Should you reuse system functionality in tests, or be explicit?-CodePudding

When writing tests is it acceptable (or should I) to use functionality from elsewhere in the application to assist in a test.

So as an example, the application I am writing tests for uses the CQRS pattern. A lot of the existing tests make use of these commands, queries and handlers when performing the arrange part of a test. They all have their own test cases so I should be OK to accept they function as expected.

I am curious though if this is best practice or if I should be performing setup during the arrange of a test manually (without using other application functionality)? If one of the commands, queries or handlers breaks, then my 'unrelated' test breaks too? Is this good or bad?

CodePudding user response：

When writing tests is it acceptable (or should I) to use functionality from elsewhere in the application to assist in a test.

There are absolutely circumstances where using functionality from elsewhere is going to have good trade offs.

In my experience, it is useful to think about an automated check as consisting of two parts - a measurement that produces a value, and a validation that evaluates whether that value satisfies some specification.

Measurement actual = measurement(args)
assert specification.isSatisfiedBy(actual)

In the specification part, re-using code is commonplace. Consider

String actual = measurement(args)
assert specification.expected.equals(actual)

So here, we have introduced a dependency on String::equals, and that's fine, we have lots and lots of confidence that String::equals is correct, thanks to the robust distributed test program of everybody in the world using it.

Foo actual = measurement(args)
assert specification.expected.equals(actual)

Same idea here, except that instead of some general purpose type we are using our own bespoke equality check. If the bespoke equality check is well tested, then you can be confident that any assertion failures indicate a problem in the measurement. (If not, well then at least the check signals that measurement and specification are in disagreement, and you can investigate why.)

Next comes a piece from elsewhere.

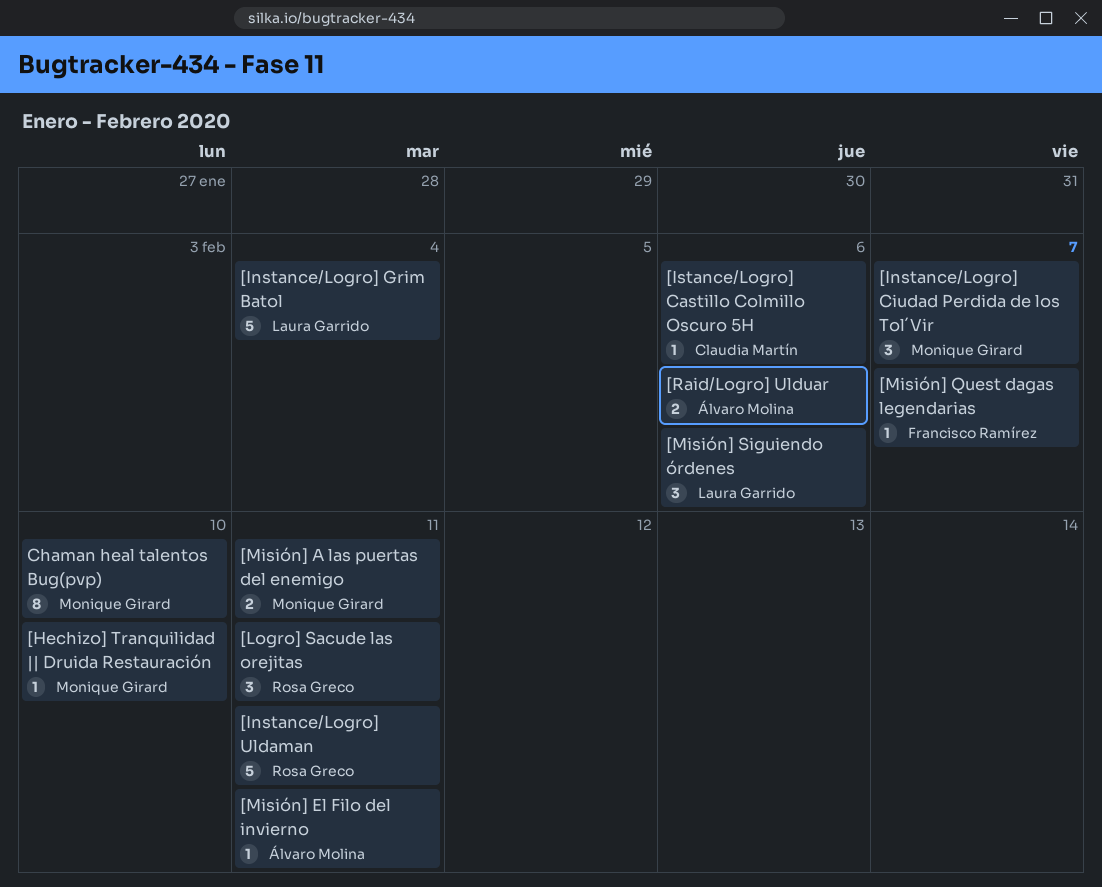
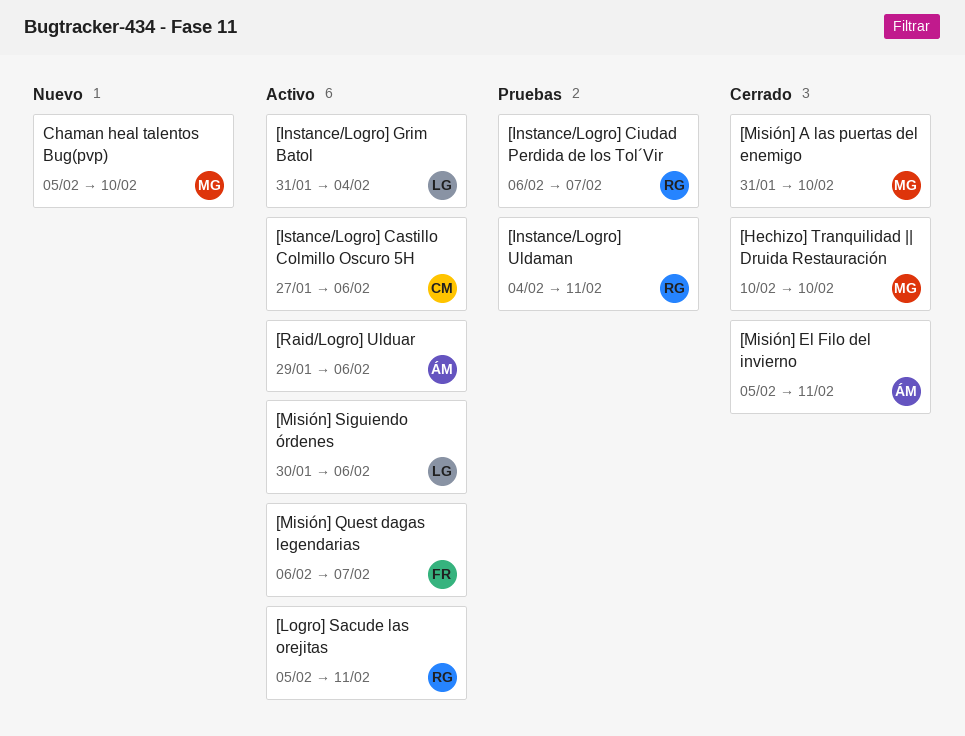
[Instance/Logro] Ciudad Perdida de los Tol´Vir, owner: Monique Girard -> Rosa Greco
[Misión] A las puertas del enemigo, due: Feb 11 -> Feb 10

Sometimes, you'll want to have an explicit dependency on other parts of the system, because that's a better description of the actual requirements. For example, compare

int actual = foo("a")
assert 7 == actual

with

assert 7 == bar(0) // This check might be in a different test
assert bar(0) == foo("a")

At a fixed point in time, these spellings are essentially equivalent; but for tests that are expected to evaluate many generations of an evolving system, the verification is somewhat different:

// Future foo should return the same thing as today's foo
assert 7 == foo("a")

// Future foo should return the same thing as future bar
assert bar(0) == foo("a")

Within measurements, the tradeoffs are a bit different, but because you included cqrs I'll offer one specific observation: measurements are about reads.

(Sometimes what we read is "how many times did we crash?" or "what messages did we send?" but, explicit or implicit, we're evaluating the information that comes out of our system).

That means that including a read invocation in your measurement is going to be common, even in designs where you have decoupled reads from writes.

A lot of the existing tests make use of these commands, queries and handlers when performing the arrange part of a test.

Yup and the answer is the same - we're still talking about tradeoffs: does the test detect the problems you want it to? how expensive is it to track down the fault that was detected? How common are false positives (the "fault" is in the test itself, not the test subject)? How much future work are you signing up for just to "maintain" the test (which is related, in part, to how "stable" the dependencies are) during its useful lifetime.